- _WORK ORDER_: Copy out every line of text in the listing below word for word, leaving out the pictures.

- _RECORDS PROVIDED_:
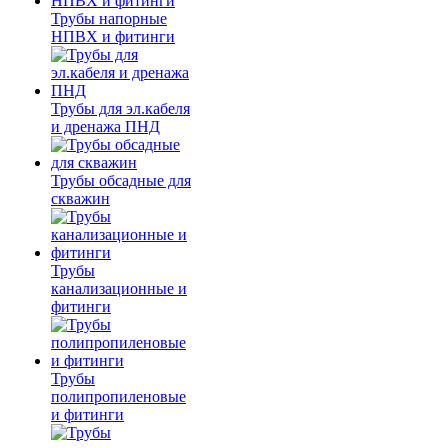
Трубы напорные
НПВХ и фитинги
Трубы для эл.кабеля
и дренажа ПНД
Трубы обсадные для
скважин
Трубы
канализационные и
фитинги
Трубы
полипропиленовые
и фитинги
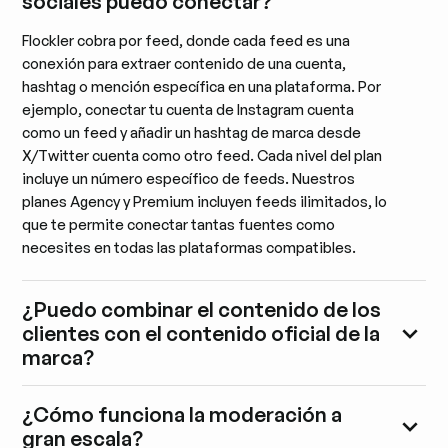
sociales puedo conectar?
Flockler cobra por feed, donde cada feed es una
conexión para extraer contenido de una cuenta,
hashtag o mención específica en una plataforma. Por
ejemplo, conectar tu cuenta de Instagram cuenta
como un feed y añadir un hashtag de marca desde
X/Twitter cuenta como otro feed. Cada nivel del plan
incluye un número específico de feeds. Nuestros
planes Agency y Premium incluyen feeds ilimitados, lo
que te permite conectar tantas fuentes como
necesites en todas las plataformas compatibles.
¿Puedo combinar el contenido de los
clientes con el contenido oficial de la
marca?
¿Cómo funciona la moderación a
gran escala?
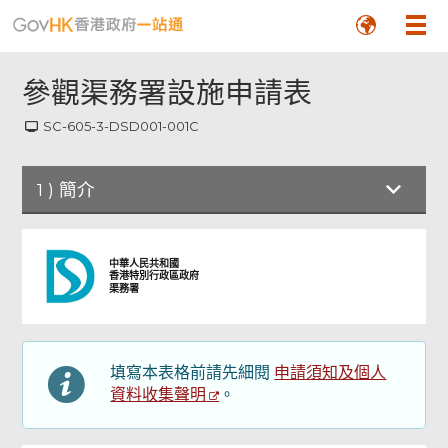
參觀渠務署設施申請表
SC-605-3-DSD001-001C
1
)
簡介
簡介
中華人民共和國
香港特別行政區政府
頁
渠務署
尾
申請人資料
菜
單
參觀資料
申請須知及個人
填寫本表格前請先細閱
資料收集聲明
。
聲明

- _EXPECTED OUTPUT_:
Трубы напорные
НПВХ и фитинги
Трубы для эл.кабеля
и дренажа ПНД
Трубы обсадные для
скважин
Трубы
канализационные и
фитинги
Трубы
полипропиленовые
и фитинги
sociales puedo conectar?
Flockler cobra por feed, donde cada feed es una
conexión para extraer contenido de una cuenta,
hashtag o mención específica en una plataforma. Por
ejemplo, conectar tu cuenta de Instagram cuenta
como un feed y añadir un hashtag de marca desde
X/Twitter cuenta como otro feed. Cada nivel del plan
incluye un número específico de feeds. Nuestros
planes Agency y Premium incluyen feeds ilimitados, lo
que te permite conectar tantas fuentes como
necesites en todas las plataformas compatibles.
¿Puedo combinar el contenido de los
clientes con el contenido oficial de la
marca?
¿Cómo funciona la moderación a
gran escala?
參觀渠務署設施申請表
SC-605-3-DSD001-001C
1
)
簡介
簡介
中華人民共和國
香港特別行政區政府
頁
渠務署
尾
申請人資料
菜
單
參觀資料
申請須知及個人
填寫本表格前請先細閱
資料收集聲明
。
聲明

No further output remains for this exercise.